- WHAT THE TASK REQUIRES
Report each line in the rows below that contains the word "series", copying the line in full.

- GIVEN RECORDS
────────────────────────────────────────
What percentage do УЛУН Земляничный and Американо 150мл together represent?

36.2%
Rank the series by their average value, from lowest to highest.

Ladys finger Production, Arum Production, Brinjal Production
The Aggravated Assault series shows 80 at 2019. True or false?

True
────────────────────────────────────────
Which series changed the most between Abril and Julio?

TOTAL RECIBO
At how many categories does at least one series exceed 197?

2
────────────────────────────────────────
- TASK SOLUTION
Rank the series by their average value, from lowest to highest.
The Aggravated Assault series shows 80 at 2019. True or false?
Which series changed the most between Abril and Julio?
At how many categories does at least one series exceed 197?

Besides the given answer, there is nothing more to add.